[[ STORED DATA, beginning ]]
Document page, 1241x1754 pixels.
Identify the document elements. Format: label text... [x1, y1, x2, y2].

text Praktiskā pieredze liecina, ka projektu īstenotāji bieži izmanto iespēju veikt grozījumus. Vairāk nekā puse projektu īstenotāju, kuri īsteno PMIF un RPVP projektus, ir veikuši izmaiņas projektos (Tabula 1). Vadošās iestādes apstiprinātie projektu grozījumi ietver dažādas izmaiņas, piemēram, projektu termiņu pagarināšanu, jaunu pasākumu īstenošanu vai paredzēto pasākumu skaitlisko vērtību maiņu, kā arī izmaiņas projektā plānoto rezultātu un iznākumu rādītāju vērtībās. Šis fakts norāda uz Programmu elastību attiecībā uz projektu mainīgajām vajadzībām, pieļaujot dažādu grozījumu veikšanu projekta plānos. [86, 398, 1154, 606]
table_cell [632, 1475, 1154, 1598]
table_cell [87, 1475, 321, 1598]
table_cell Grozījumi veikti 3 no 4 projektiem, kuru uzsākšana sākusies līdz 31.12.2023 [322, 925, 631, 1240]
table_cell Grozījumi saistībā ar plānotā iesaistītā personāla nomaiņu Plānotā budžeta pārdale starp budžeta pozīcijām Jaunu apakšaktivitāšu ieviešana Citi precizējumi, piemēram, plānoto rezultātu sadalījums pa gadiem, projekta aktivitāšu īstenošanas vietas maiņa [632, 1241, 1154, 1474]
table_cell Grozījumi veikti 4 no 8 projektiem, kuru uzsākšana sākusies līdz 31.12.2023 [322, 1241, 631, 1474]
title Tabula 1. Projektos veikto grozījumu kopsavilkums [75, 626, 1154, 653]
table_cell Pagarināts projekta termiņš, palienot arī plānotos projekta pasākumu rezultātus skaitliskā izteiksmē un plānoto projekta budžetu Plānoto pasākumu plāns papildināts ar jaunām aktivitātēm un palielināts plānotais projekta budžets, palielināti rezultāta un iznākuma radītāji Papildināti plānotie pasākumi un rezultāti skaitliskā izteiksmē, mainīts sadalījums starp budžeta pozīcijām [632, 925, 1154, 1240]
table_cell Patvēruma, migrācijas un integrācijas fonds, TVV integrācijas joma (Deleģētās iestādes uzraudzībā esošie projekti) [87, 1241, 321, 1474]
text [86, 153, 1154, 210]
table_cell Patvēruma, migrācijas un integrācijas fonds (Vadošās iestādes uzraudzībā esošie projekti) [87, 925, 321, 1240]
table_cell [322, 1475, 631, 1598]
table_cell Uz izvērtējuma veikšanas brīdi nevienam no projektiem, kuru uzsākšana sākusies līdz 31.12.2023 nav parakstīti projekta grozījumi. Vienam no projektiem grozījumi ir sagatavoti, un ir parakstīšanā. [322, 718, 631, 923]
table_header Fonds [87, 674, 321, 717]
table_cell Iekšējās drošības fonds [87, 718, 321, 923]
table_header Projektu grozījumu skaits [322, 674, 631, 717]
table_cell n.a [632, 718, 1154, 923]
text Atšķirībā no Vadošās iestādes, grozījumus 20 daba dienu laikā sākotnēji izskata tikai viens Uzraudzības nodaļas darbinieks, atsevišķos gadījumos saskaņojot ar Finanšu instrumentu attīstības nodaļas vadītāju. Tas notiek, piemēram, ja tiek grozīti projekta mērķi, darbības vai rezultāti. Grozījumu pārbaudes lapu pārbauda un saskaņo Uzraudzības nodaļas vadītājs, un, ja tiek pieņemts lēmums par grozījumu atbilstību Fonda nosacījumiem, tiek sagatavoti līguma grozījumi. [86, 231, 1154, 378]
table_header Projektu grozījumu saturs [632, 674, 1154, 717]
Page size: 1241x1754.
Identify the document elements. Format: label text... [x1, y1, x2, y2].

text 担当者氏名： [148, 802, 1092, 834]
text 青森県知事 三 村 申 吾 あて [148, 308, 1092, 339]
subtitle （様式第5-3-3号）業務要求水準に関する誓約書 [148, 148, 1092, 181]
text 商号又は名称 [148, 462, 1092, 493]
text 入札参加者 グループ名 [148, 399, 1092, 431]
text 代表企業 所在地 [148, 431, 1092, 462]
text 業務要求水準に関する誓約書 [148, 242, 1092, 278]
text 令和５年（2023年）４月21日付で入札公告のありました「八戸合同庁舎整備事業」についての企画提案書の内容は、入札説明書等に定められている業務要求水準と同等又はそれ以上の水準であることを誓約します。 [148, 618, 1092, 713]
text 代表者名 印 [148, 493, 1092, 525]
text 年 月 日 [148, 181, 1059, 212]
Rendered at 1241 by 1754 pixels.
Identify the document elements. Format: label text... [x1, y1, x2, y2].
[[ STORED DATA, end ]]
- **TASK DIRECTIONS**:
Repeat all of the data shown above, exactly as it appears.

- **ANSWER TO THIS TASK**:
Document page, 1241x1754 pixels.
Identify the document elements. Format: label text... [x1, y1, x2, y2].

text Praktiskā pieredze liecina, ka projektu īstenotāji bieži izmanto iespēju veikt grozījumus. Vairāk nekā puse projektu īstenotāju, kuri īsteno PMIF un RPVP projektus, ir veikuši izmaiņas projektos (Tabula 1). Vadošās iestādes apstiprinātie projektu grozījumi ietver dažādas izmaiņas, piemēram, projektu termiņu pagarināšanu, jaunu pasākumu īstenošanu vai paredzēto pasākumu skaitlisko vērtību maiņu, kā arī izmaiņas projektā plānoto rezultātu un iznākumu rādītāju vērtībās. Šis fakts norāda uz Programmu elastību attiecībā uz projektu mainīgajām vajadzībām, pieļaujot dažādu grozījumu veikšanu projekta plānos. [86, 398, 1154, 606]
table_cell [632, 1475, 1154, 1598]
table_cell [87, 1475, 321, 1598]
table_cell Grozījumi veikti 3 no 4 projektiem, kuru uzsākšana sākusies līdz 31.12.2023 [322, 925, 631, 1240]
table_cell Grozījumi saistībā ar plānotā iesaistītā personāla nomaiņu Plānotā budžeta pārdale starp budžeta pozīcijām Jaunu apakšaktivitāšu ieviešana Citi precizējumi, piemēram, plānoto rezultātu sadalījums pa gadiem, projekta aktivitāšu īstenošanas vietas maiņa [632, 1241, 1154, 1474]
table_cell Grozījumi veikti 4 no 8 projektiem, kuru uzsākšana sākusies līdz 31.12.2023 [322, 1241, 631, 1474]
title Tabula 1. Projektos veikto grozījumu kopsavilkums [75, 626, 1154, 653]
table_cell Pagarināts projekta termiņš, palienot arī plānotos projekta pasākumu rezultātus skaitliskā izteiksmē un plānoto projekta budžetu Plānoto pasākumu plāns papildināts ar jaunām aktivitātēm un palielināts plānotais projekta budžets, palielināti rezultāta un iznākuma radītāji Papildināti plānotie pasākumi un rezultāti skaitliskā izteiksmē, mainīts sadalījums starp budžeta pozīcijām [632, 925, 1154, 1240]
table_cell Patvēruma, migrācijas un integrācijas fonds, TVV integrācijas joma (Deleģētās iestādes uzraudzībā esošie projekti) [87, 1241, 321, 1474]
text [86, 153, 1154, 210]
table_cell Patvēruma, migrācijas un integrācijas fonds (Vadošās iestādes uzraudzībā esošie projekti) [87, 925, 321, 1240]
table_cell [322, 1475, 631, 1598]
table_cell Uz izvērtējuma veikšanas brīdi nevienam no projektiem, kuru uzsākšana sākusies līdz 31.12.2023 nav parakstīti projekta grozījumi. Vienam no projektiem grozījumi ir sagatavoti, un ir parakstīšanā. [322, 718, 631, 923]
table_header Fonds [87, 674, 321, 717]
table_cell Iekšējās drošības fonds [87, 718, 321, 923]
table_header Projektu grozījumu skaits [322, 674, 631, 717]
table_cell n.a [632, 718, 1154, 923]
text Atšķirībā no Vadošās iestādes, grozījumus 20 daba dienu laikā sākotnēji izskata tikai viens Uzraudzības nodaļas darbinieks, atsevišķos gadījumos saskaņojot ar Finanšu instrumentu attīstības nodaļas vadītāju. Tas notiek, piemēram, ja tiek grozīti projekta mērķi, darbības vai rezultāti. Grozījumu pārbaudes lapu pārbauda un saskaņo Uzraudzības nodaļas vadītājs, un, ja tiek pieņemts lēmums par grozījumu atbilstību Fonda nosacījumiem, tiek sagatavoti līguma grozījumi. [86, 231, 1154, 378]
table_header Projektu grozījumu saturs [632, 674, 1154, 717]
Page size: 1241x1754.
Identify the document elements. Format: label text... [x1, y1, x2, y2].

text 担当者氏名： [148, 802, 1092, 834]
text 青森県知事 三 村 申 吾 あて [148, 308, 1092, 339]
subtitle （様式第5-3-3号）業務要求水準に関する誓約書 [148, 148, 1092, 181]
text 商号又は名称 [148, 462, 1092, 493]
text 入札参加者 グループ名 [148, 399, 1092, 431]
text 代表企業 所在地 [148, 431, 1092, 462]
text 業務要求水準に関する誓約書 [148, 242, 1092, 278]
text 令和５年（2023年）４月21日付で入札公告のありました「八戸合同庁舎整備事業」についての企画提案書の内容は、入札説明書等に定められている業務要求水準と同等又はそれ以上の水準であることを誓約します。 [148, 618, 1092, 713]
text 代表者名 印 [148, 493, 1092, 525]
text 年 月 日 [148, 181, 1059, 212]
Rendered at 1241 by 1754 pixels.
Identify the document elements. Format: label text... [x1, y1, x2, y2].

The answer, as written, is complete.